| What you are asked to do |
Quote the passage of the multibagger stocks article from "Each of the multibagger" to "and investor interest.", word for word.

| Supplied text |

[Start of section]

If you're unfamiliar with the jargon, "multibagger stocks" deliver profits at a multiple of your initial investment. Doubling your money is difficult enough. So when a stock delivers "3X" or "5X" profits – that's three times or five times your original investment – it's definitely something to be happy about.
Each of the multibagger stocks on this list is up at least 350% over the trailing 12 months through September 12 vs 19.2% for the S&P 500 during the same period. These aren't microcap start-ups, either: Each of these multibagger stocks boasts a market cap of at least $10 billion, demonstrating their significant scale and investor interest.
There's obviously risk in all of these firms, given their unique business models as well as macroeconomic concerns. But with returns that blow away the competition, these multibagger stocks show that higher risk can indeed deliver higher rewards when investors pick the right names.

Applovin
- Market value: $196.9 billion
- 12-month total return: 417.0%
AppLovin (APP) is a software-based marketing platform designed to connect advertisers with customers across a host of digital platforms, from streaming video to mobile games.
Its budding business on smart TVs – serving up targeted ads during commercial breaks now inserted into a host of shows people are increasingly enduring to cut down their monthly streaming bills.
Founded in 2012, AppLovin already has significant scale despite the dominance of Google parent Alphabet (GOOGL) in the ad biz. Management forecast $5.5 billion in revenue for the current fiscal year – with 27% growth to more than $7 billion to follow in fiscal 2026.
Advertising can be extremely cyclical, and AppLovin is fighting some big players. But investors like what they’ve seen over the last year in terms of sales and profitability from this upstart operator.

Oklo
- Market value: $12.2 billion
- 12-month total return: 1,210.0%
Oklo (OKLO) is a 21st-century energy company, with a prime place at the intersection of artificial intelligence and nuclear power.
As AI continues to reshape the economy and various applications grow increasingly complex, electric power needs are growing in kind.
To help support this new demand, nuclear energy has returned to prominence after many decades out of the limelight. It's all about nuclear's relatively green operations compared to traditional fossil fuels.
Oklo is leading the way in this transition thanks to its advanced fission power plants that provide clean, reliable, affordable energy.
OKLO entered public markets in 2024 via a SPAC merger. With big gains over the last 12 months, Wall Street clearly sees something in this disruptive energy stock.

Palantir Technologies
- Market value: $406.7 billion
- 12-month total return: 381.7%
You'd have to be totally new to Wall Street to not know the tremendous growth story of Palantir Technologies (PLTR).

[End of section]

| Extracted records |
[Start of section]

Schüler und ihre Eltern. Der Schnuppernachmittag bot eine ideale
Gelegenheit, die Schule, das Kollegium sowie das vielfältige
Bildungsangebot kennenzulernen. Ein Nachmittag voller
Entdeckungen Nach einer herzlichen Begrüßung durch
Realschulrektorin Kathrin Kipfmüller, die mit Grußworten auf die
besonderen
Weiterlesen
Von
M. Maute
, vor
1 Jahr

[End of section]

| Solved exercise |
Each of the multibagger stocks on this list is up at least 350% over the trailing 12 months through September 12 vs 19.2% for the S&P 500 during the same period. These aren't microcap start-ups, either: Each of these multibagger stocks boasts a market cap of at least $10 billion, demonstrating their significant scale and investor interest.